Concerned that large defense companies purchasing key suppliers is leading to monopolies and stifling competition, Sen. Elizabeth Warren (D-Mass.) last week asked the Federal Trade Commission (FTC) to review the best ways to maintain competition when these types of deals are proposed, including prohibiting the transactions.

Warren, a member of the Senate Armed Services Committee, sent the letter on July 16 and released it on her website on July 20.

Specifically, Warren singled out the 2018 acquisition by Northrop Grumman [NOC] of the Orbital ATK, which brought in-house one of two suppliers of solid rocket motors to the U.S. aerospace and defense industry. The deal was allowed to proceed once Northrop Grumman agreed to the FTC’s requirement that the solid rocket motor business be firewalled, meaning it would have to operate independently to avoid anticompetitive behavior.

The other supplier of solid rocket motors to the aerospace and defense industry is Aerojet Rocketdyne [AJRD], which has agreed to be acquired by Lockheed Martin [LMT]. However, the FTC is closely scrutinizing that deal and Raytheon Technologies Corp. [RTX], which is headquartered in Warren’s state, has raised concerns given that Aerojet is one of its major suppliers and its acquisition by Lockheed Martin would eliminate the last independent supplier of solid rocket motors in the U.S. (Defense Daily, Feb. 22).

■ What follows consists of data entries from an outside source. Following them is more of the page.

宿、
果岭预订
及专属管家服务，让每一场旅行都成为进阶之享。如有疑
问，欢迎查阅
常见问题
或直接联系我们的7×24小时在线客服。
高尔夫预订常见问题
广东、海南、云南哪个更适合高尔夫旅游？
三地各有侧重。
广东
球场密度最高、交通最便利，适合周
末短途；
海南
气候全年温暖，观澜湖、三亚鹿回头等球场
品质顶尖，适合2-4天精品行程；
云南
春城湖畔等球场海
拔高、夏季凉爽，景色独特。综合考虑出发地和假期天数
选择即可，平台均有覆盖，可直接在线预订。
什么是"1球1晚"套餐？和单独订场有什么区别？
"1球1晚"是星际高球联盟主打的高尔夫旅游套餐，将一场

The acquisition of key suppliers is called vertical integration. Up until the past decade at most, the defense industry was consolidating horizontally, with the major prime contractors focused on horizontal integration, which strengthened their capabilities in systems integration. At the same time, these companies were divesting business units that were essentially part of the in-house supply chain, saying could operate more effectively on their own or as part of another supplier.

Now, the defense primes are bringing key suppliers into their fold, a development Warren believes may stifle competition.

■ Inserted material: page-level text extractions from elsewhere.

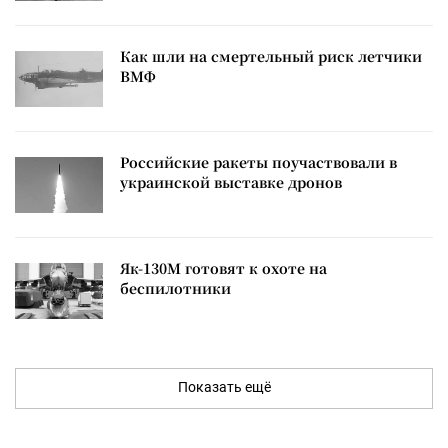
Как шли на смертельный риск летчики
ВМФ
Российские ракеты поучаствовали в
украинской выставке дронов
Як-130М готовят к охоте на
беспилотники
Показать ещё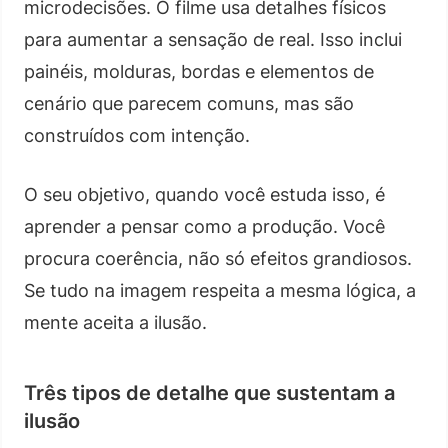
microdecisões. O filme usa detalhes físicos
para aumentar a sensação de real. Isso inclui
painéis, molduras, bordas e elementos de
cenário que parecem comuns, mas são
construídos com intenção.
O seu objetivo, quando você estuda isso, é
aprender a pensar como a produção. Você
procura coerência, não só efeitos grandiosos.
Se tudo na imagem respeita a mesma lógica, a
mente aceita a ilusão.
Três tipos de detalhe que sustentam a
ilusão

“When antitrust agencies have approved these vertical mergers and acquisitions, they have sometimes subjected them to so-called ‘behavioral’ remedies,” Warren wrote FTC Chair Lina Khan. “These remedies seek to protect competition by prohibiting a newly merged firm from using competitively sensitive information to the detriment of its rivals or from disfavoring its rivals that depend on it for supply, distribution, or other inputs. Given the questionable effectiveness of these remedies in numerous markets, I urge the Federal Trade Commission to re-evaluate the best method to protect competition when analyzing vertical deals, including now allowing such transactions to proceed in the first place.”

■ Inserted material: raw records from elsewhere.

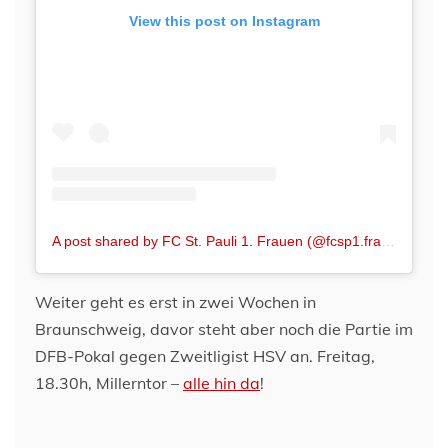
View this post on Instagram
A post shared by FC St. Pauli 1. Frauen (@fcsp1.frauen)
Weiter geht es erst in zwei Wochen in
Braunschweig, davor steht aber noch die Partie im
DFB-Pokal gegen Zweitligist HSV an. Freitag,
18.30h, Millerntor –
alle hin da
!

Warren cited reports that the FTC is investigating how well the “behavioral remedy” is working in the case of Northrop Grumman and its operation of Orbital ATK’s solid rocket motor business. She said if this investigation is ongoing, then it needs to be completed before deciding on the pending acquisition of Aerojet by Lockheed Martin.

Warren didn’t mince words about what would happen if the deal is approved.

“Currently, when the military solicit proposals for missile defense systems from defense firms like Northrop Grumman, Raytheon, Boeing, and Lockheed Martin, it can force these contractors to compete off each other on pricing, timing, and other contractual terms,” she wrote. “However, if Lockheed Martin is allowed to integrate with Aerojet Rocketdyne, the military’s ability to spur this type of competition will be inhibited, and the buyer will have the ability and incentive to raise costs for its rivals, hurting competition and potentially threatening national security.”

Warren wants responses to eight questions she submitted to Khan by July 30. She copied Deputy Defense Secretary Kathleen Hicks on the letter.

Some of the questions include learning what the Defense Department’s role is in helping the FTC assess defense mergers and acquisitions and how many defense deals have been subjected to “behavioral remedies” since 2000.

The wave of horizontal integration in the defense industry began in the early 1990s when William Perry, defense secretary in the Clinton administration, told industry executives to begin consolidating or risk perishing amid cuts in the defense budget. Perry’s “last supper” remarks in 1993 eventually led to mergers between companies like Lockheed and Martin Marietta, Boeing and McDonnell Douglas, and Northrop acquiring Grumman and a slew of other mission systems suppliers that aided in the company’s rise as a leading systems integrator.